DATA EXTRACT START

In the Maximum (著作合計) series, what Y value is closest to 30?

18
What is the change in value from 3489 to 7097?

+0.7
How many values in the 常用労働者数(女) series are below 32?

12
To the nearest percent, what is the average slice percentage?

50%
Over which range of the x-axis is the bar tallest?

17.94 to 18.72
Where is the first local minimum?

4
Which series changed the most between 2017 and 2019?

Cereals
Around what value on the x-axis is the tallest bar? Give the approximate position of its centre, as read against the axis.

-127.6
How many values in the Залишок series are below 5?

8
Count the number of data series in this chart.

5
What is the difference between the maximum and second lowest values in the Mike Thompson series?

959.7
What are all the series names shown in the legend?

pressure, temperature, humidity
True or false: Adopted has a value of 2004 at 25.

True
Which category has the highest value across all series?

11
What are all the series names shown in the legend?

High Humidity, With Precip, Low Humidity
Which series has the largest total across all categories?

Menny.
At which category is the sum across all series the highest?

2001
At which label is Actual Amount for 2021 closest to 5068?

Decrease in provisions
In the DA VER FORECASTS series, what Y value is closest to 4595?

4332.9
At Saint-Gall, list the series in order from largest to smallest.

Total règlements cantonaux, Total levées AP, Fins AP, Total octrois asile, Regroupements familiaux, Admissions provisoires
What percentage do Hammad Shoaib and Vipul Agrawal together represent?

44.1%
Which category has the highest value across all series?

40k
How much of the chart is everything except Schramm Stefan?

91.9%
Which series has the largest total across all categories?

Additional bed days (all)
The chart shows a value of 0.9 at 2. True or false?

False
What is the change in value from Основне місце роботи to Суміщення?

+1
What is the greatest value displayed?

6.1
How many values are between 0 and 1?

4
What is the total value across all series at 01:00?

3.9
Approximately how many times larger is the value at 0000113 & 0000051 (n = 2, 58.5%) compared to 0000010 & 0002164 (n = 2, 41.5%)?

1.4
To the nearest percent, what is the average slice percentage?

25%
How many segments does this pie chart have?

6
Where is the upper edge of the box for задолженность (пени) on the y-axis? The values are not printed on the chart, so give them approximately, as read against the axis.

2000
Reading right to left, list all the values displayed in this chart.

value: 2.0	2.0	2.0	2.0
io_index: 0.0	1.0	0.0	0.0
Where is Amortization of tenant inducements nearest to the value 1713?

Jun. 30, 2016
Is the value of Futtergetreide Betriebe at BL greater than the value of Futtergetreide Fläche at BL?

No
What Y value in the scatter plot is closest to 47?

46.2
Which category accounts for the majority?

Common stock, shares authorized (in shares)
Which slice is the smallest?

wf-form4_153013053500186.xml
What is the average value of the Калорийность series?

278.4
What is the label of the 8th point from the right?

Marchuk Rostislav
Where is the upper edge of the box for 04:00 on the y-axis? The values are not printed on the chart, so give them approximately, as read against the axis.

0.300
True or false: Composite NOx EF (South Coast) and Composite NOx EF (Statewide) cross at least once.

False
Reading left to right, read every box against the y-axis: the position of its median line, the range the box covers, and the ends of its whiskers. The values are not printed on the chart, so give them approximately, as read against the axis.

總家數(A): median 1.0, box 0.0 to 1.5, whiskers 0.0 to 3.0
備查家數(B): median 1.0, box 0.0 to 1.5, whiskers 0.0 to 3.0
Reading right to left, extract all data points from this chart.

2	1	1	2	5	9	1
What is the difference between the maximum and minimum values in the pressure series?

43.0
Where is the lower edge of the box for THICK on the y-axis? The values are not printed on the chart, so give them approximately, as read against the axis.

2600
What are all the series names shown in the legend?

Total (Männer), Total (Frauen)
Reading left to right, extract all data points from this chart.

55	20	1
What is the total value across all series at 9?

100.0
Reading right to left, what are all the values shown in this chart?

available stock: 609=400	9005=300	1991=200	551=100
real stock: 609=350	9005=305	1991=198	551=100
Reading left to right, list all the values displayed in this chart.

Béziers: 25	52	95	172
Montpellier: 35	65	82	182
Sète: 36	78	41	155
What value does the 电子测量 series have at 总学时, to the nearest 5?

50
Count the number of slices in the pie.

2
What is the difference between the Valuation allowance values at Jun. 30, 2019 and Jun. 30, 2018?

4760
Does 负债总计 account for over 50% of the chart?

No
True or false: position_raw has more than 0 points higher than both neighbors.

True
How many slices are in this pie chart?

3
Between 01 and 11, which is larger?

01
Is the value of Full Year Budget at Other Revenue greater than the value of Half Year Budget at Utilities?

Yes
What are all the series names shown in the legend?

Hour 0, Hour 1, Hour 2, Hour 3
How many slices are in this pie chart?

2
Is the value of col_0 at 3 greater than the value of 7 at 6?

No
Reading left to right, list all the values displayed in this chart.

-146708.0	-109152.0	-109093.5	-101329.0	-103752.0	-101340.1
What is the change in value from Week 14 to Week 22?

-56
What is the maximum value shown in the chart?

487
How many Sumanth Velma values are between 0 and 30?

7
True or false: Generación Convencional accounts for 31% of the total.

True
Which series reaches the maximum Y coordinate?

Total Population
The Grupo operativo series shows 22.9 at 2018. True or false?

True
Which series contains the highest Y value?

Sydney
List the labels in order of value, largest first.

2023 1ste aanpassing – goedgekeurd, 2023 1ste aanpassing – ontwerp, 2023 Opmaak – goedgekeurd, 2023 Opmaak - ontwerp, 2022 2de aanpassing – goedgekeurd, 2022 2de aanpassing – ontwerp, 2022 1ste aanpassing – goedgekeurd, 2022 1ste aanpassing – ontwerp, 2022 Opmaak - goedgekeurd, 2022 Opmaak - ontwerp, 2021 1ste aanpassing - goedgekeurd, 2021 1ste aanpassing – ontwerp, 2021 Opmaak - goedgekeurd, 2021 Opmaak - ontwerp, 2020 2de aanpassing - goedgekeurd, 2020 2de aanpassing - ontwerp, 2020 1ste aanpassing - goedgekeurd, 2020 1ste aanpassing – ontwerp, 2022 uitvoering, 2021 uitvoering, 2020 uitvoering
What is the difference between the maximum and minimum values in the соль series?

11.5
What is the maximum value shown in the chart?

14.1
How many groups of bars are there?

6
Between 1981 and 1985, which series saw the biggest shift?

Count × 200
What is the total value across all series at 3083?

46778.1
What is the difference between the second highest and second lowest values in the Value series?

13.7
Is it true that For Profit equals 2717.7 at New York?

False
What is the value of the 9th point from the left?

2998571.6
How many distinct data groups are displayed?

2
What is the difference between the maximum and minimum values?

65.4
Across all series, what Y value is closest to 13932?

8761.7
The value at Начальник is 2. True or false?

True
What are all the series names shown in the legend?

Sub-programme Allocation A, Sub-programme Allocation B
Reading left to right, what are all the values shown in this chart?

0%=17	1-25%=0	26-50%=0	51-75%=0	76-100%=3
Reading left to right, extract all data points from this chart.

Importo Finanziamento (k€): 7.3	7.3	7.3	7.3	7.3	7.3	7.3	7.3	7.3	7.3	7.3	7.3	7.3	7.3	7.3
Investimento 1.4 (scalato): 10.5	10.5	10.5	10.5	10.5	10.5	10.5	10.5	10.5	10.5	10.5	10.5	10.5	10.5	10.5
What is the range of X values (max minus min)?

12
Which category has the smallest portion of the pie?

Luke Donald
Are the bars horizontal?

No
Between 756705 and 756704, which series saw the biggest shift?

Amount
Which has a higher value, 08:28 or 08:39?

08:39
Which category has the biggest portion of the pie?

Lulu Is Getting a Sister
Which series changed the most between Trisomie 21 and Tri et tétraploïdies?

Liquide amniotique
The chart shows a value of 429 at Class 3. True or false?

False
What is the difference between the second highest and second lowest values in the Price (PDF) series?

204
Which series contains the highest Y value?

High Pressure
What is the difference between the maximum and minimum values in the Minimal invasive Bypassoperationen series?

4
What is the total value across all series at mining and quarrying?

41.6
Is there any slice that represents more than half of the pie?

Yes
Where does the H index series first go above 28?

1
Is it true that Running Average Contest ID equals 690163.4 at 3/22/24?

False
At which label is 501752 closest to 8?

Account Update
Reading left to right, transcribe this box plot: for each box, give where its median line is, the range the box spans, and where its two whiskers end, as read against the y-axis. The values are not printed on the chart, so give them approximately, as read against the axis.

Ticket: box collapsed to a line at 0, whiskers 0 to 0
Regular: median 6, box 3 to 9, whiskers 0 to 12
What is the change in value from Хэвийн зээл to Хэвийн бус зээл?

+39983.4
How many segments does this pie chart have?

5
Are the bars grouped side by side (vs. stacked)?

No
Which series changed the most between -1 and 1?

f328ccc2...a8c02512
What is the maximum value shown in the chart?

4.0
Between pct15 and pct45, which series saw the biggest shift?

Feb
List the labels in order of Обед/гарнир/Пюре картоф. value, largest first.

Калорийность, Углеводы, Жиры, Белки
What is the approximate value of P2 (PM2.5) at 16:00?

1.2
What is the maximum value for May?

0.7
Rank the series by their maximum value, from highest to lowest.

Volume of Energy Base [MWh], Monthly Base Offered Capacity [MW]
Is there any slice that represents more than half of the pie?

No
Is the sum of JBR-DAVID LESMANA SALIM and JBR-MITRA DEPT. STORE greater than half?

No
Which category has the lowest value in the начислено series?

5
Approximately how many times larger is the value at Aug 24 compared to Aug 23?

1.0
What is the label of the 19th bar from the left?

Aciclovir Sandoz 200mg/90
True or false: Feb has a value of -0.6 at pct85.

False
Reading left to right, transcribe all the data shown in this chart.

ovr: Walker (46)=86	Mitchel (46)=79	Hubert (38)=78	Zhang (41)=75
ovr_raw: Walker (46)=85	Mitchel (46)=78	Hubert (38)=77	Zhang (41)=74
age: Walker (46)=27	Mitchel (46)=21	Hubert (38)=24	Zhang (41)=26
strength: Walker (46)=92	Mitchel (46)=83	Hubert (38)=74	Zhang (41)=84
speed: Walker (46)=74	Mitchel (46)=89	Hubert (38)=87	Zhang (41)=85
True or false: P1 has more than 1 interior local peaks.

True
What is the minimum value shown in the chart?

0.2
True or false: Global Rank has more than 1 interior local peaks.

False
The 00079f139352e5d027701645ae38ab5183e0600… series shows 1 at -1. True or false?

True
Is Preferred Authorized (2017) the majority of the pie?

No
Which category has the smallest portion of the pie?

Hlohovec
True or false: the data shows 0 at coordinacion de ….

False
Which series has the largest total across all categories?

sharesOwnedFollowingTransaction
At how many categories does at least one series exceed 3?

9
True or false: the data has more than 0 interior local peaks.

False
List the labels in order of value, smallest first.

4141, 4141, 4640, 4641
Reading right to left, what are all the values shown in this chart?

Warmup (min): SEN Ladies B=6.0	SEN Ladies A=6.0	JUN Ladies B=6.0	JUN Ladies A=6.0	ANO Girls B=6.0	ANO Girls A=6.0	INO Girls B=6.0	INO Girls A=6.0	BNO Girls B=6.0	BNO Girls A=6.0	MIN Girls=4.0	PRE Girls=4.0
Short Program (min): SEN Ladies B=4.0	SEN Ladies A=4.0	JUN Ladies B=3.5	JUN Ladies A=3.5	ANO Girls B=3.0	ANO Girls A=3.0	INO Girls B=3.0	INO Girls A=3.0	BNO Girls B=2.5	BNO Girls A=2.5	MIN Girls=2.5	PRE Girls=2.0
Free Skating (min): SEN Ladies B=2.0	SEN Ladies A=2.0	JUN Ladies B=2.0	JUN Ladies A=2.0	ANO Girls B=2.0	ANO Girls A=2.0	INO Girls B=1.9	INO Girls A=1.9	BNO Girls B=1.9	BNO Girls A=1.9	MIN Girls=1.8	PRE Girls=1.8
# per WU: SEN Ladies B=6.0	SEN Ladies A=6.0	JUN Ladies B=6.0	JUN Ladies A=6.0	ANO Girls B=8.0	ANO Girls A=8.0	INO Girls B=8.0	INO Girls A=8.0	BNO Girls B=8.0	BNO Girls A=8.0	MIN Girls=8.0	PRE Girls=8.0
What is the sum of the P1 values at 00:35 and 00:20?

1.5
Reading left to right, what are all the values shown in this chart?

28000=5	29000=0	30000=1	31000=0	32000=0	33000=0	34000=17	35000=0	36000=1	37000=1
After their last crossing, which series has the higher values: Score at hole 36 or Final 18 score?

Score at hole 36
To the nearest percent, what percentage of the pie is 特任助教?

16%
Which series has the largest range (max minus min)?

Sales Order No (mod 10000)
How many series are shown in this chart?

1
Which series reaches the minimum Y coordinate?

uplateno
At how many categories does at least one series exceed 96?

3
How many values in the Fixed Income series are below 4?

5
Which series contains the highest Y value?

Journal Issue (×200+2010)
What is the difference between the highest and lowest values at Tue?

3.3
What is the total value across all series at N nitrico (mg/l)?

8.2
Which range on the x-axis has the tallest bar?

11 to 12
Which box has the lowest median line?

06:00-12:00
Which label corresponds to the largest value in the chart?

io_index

DATA EXTRACT END

* DESCRIPTION OF THE TASK: Return the rows exactly as they appear, from the first line through the line containing "At Saint-Gall, list", including that line.

* FINISHED TASK:
In the Maximum (著作合計) series, what Y value is closest to 30?

18
What is the change in value from 3489 to 7097?

+0.7
How many values in the 常用労働者数(女) series are below 32?

12
To the nearest percent, what is the average slice percentage?

50%
Over which range of the x-axis is the bar tallest?

17.94 to 18.72
Where is the first local minimum?

4
Which series changed the most between 2017 and 2019?

Cereals
Around what value on the x-axis is the tallest bar? Give the approximate position of its centre, as read against the axis.

-127.6
How many values in the Залишок series are below 5?

8
Count the number of data series in this chart.

5
What is the difference between the maximum and second lowest values in the Mike Thompson series?

959.7
What are all the series names shown in the legend?

pressure, temperature, humidity
True or false: Adopted has a value of 2004 at 25.

True
Which category has the highest value across all series?

11
What are all the series names shown in the legend?

High Humidity, With Precip, Low Humidity
Which series has the largest total across all categories?

Menny.
At which category is the sum across all series the highest?

2001
At which label is Actual Amount for 2021 closest to 5068?

Decrease in provisions
In the DA VER FORECASTS series, what Y value is closest to 4595?

4332.9
At Saint-Gall, list the series in order from largest to smallest.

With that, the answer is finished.